Learning to Balance a Bicycle: How Do Cyclists Adapt to a New Bicycle?


Summary

This project aims to characterize how cyclists adapt balance control and visual behavior while learning to balance a highly unstable bicycle. It investigates the relationship between subjective workload, head roll angular rate, and visual metrics (pupil diameter, saccade rate, fixation rate) to quantify learning progression and predict task success using logistic regression.

Theme Bicycle Engineering Current Researchers
Last Worked On November 2025 Past Researchers Jules Ronné
Collaborators Jason K. Moore, Holger Caesar

Products

Poster presentation

  1. Jules Ronné, Jason K. Moore, and Holger Caesar (2025, November 4-6) "Learning to balance a bicycle: How do cyclists adapt to a new bicycle?", 13th Internationnal Cycling Safety Conference (ICSC), Oslo, Norway

Description

Motivations

This research investigates how cyclists adapt to balance control when learning to ride a new (highly unstable) bicycle. The ability to maintain balance is a fundamental level of expertise, yet the underlying control adaptations remain largely unknown. Understanding these adaptations can inform the design of training protocols or assistive systems for novice or aging cyclists.

Data collection

The study involved 5 participants riding a very unstable bicycle along a 35 m corridor. Measurements included:

  • Visual behavior: saccades, fixations, and pupil diameter, recorded using Tobii Pro Lab’s eye-tracking glasses.
  • Head kinematics: roll angular rate, measured via IMU.
  • Subjective workload: assessed using the NASA-TLX questionnaire after each trial.
  • Task performance: defined as successfully crossing the corridor without stopping or falling, or failing.

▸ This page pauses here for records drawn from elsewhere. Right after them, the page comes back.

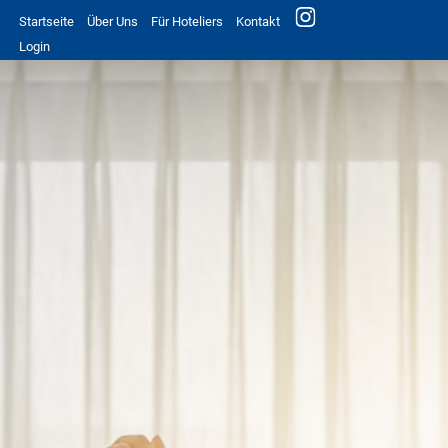
Startseite
Über Uns
Für Hoteliers
Kontakt
Login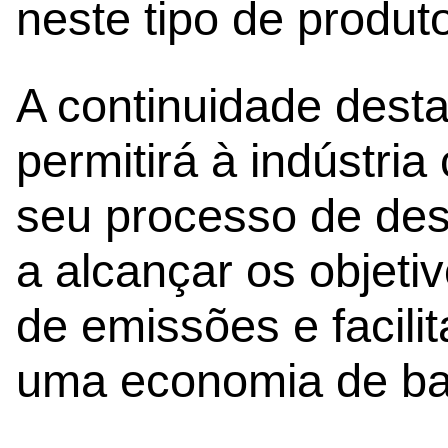
neste tipo de produt
A continuidade desta
permitirá à indústria
seu processo de de
a alcançar os objeti
de emissões e facili
uma economia de ba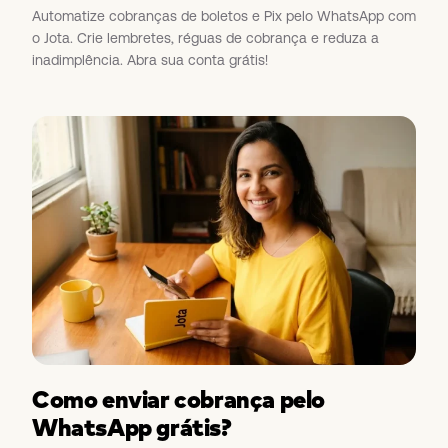
Automatize cobranças de boletos e Pix pelo WhatsApp com
o Jota. Crie lembretes, réguas de cobrança e reduza a
inadimplência. Abra sua conta grátis!
Como enviar cobrança pelo
WhatsApp grátis?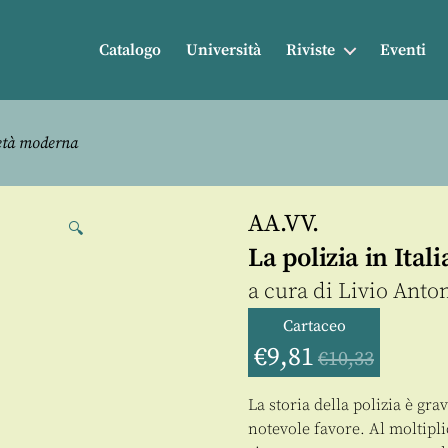
Catalogo
Università
Riviste
Eventi
’età moderna
AA.VV.
🔍
La polizia in Ital
a cura di
Livio Anton
Cartaceo
€
9,81
€
10,33
La storia della polizia è gr
notevole favore. Al moltipli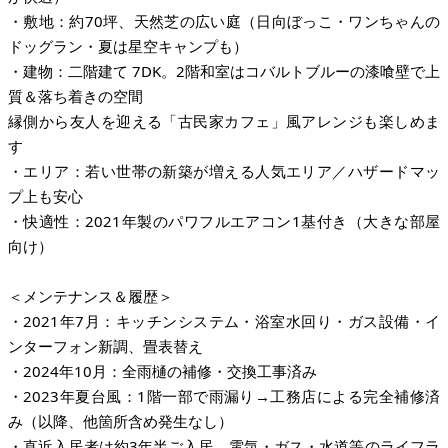
・敷地：約70坪、天然芝の広い庭（日向ぼっこ・ワンちゃんの
ドッグラン・夏は星空キャンプも）
・建物：二階建て 7DK。2階和室はコバルトブルーの漆喰壁で上
質＆落ち着きの空間
縁側から友人を迎える「古民家カフェ」風アレンジも楽しめま
す
・エリア：若い世帯の新築が増える人気エリア／ハザードマッ
プ上も安心
・快適性：2021年製のパワフルエアコン1基付き（大きな部屋
向け）
＜メンテナンス＆履歴＞
・2021年7月：キッチンシステム・浴室水回り・ガス設備・イ
ンターフォン新調、畳表替え
・2024年10月：全雨樋の補修・交換工事済み
・2023年夏台風：1階一部で雨漏り→工務店による完全補修済
み（以降、他箇所含め発生なし）
・直近入居者は約3年半ご入居。電気・ガス・水道等のライフラ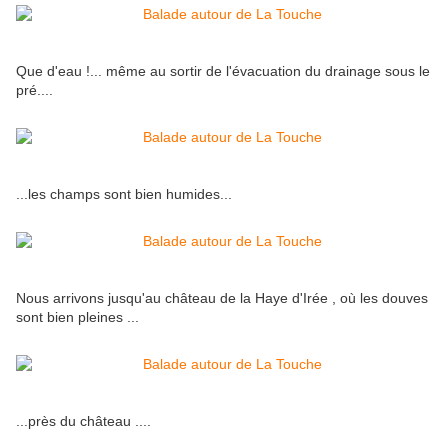
Que d'eau !... même au sortir de l'évacuation du drainage sous le
pré....
...les champs sont bien humides...
Nous arrivons jusqu'au château de la Haye d'Irée , où les douves
sont bien pleines ...
...près du château ....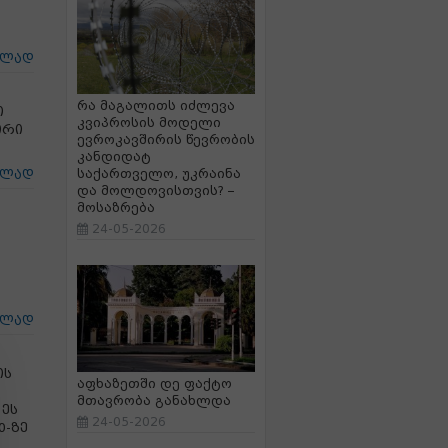
ცლად
რა მაგალითს იძლევა
ი
კვიპროსის მოდელი
ირი
ევროკავშირის წევრობის
კანდიდატ
საქართველო, უკრაინა
ცლად
და მოლდოვისთვის? –
მოსაზრება
24-05-2026
ცლად
ის
აფხაზეთში დე ფაქტო
მთავრობა განახლდა
 ეს
24-05-2026
0-ზე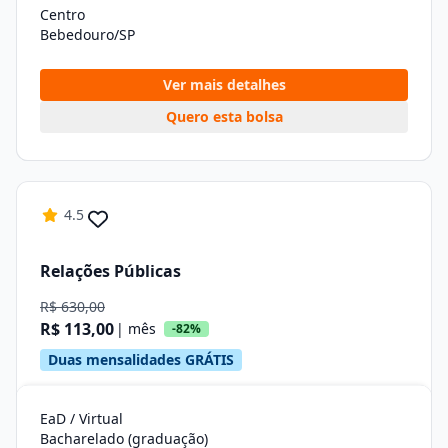
Centro
Bebedouro/SP
Ver mais detalhes
Quero esta bolsa
4.5
Relações Públicas
R$ 630,00
R$ 113,00
| mês
-82%
Duas mensalidades GRÁTIS
EaD / Virtual
Bacharelado (graduação)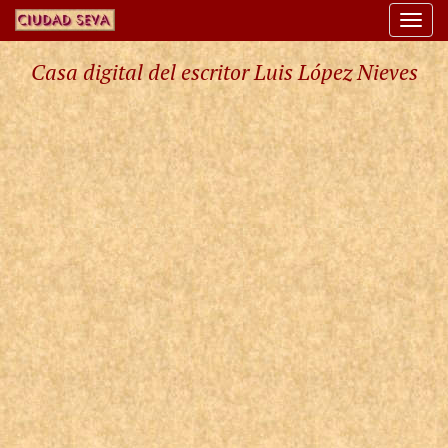
Togg
navi
Casa digital del escritor Luis López Nieves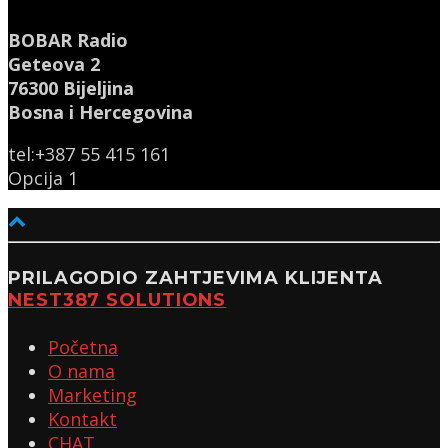
BOBAR Radio
Geteova 2
76300 Bijeljina
Bosna i Hercegovina
tel:+387 55 415 161
Opcija 1
PRILAGODIO ZAHTJEVIMA KLIJENTA
NEST387 SOLUTIONS
Početna
O nama
Marketing
Kontakt
CHAT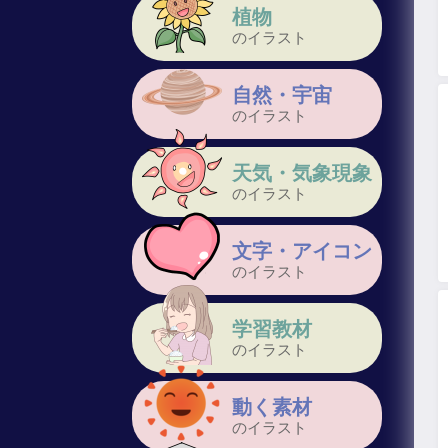
植物
のイラスト
自然・宇宙
のイラスト
天気・気象現象
のイラスト
文字・アイコン
のイラスト
学習教材
のイラスト
動く素材
のイラスト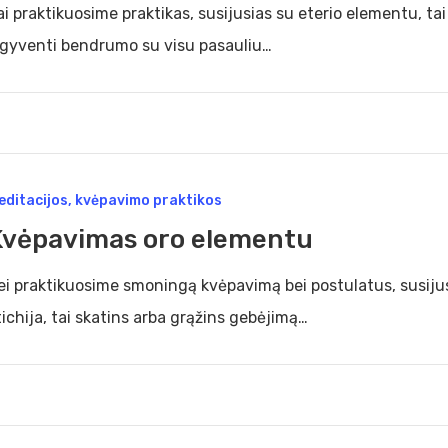
ai praktikuosime praktikas, susijusias su eterio elementu, t
šgyventi bendrumo su visu pasauliu…
pavimas
editacijos, kvėpavimo praktikos
Kvėpavimas oro elementu
mentu
ei praktikuosime smoningą kvėpavimą bei postulatus, susiju
tichija, tai skatins arba grąžins gebėjimą…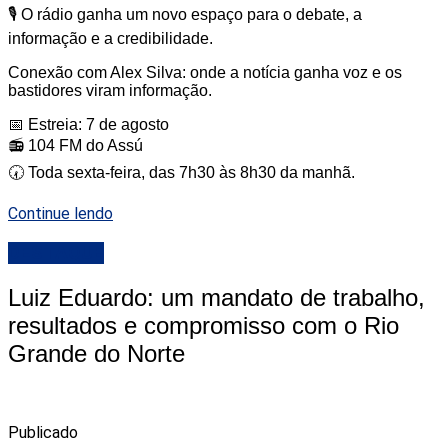
🎙️ O rádio ganha um novo espaço para o debate, a
informação e a credibilidade.
Conexão com Alex Silva: onde a notícia ganha voz e os
bastidores viram informação.
📅 Estreia: 7 de agosto
📻 104 FM do Assú
🕢 Toda sexta-feira, das 7h30 às 8h30 da manhã.
Continue lendo
DESTAQUE
Luiz Eduardo: um mandato de trabalho,
resultados e compromisso com o Rio
Grande do Norte
Publicado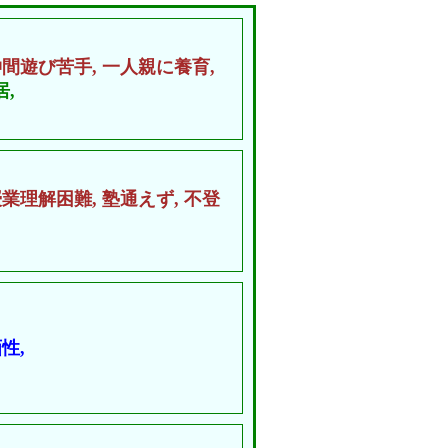
仲間遊び苦手,
一人親に養育,
,
授業理解困難,
塾通えず,
不登
性,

Participants performed repeated trials until achieving multiple successes in a row, with workload assessed after each trial.

Analysis

Three aspects were analyzed:

  • Balance control adaptation: quantified by deriving the rate at which the variability of head roll rate changes over trials. A logistic regression model was fitted to predict the probability of task success based on this stability metric.
  • Visual behavior adaptations: monitored through changes in pupil diameter, saccade rate, and fixation rate across trials.
  • Workload evolution: reconstructed using the relative variations of workload.

Main results

Participants exhibited consistent patterns of balance control adaptation: reducing instability over trials, with stabilization head rolling motion. Visual behavior adapted: pupil size decreased, saccade rate decreased, and fixation rate decreased — suggesting reduced workload. Workload, as assessed via NASA-TLX, showed a decreasing trend over trials, with local increases following failures. The logistic regression model achieved 100% correct prediction of success, with head roll angular rate variability identified as a strong predictor of loss of balance. Recovery capacity increased with experience, indicating improved ability to recover from perturbations.

In summary, learning to balance a new bicycle involves measurable adaptations in both balance control and visual behavior, which can be objectively monitored to track the learning process.

Funding

This 12 months postdoc project was funded by a cohesion grant of TU Delft between the Intelligent vehicle group (Cognitive Robotics department) and the Bicycle Lab (BioMechanical Engineering department).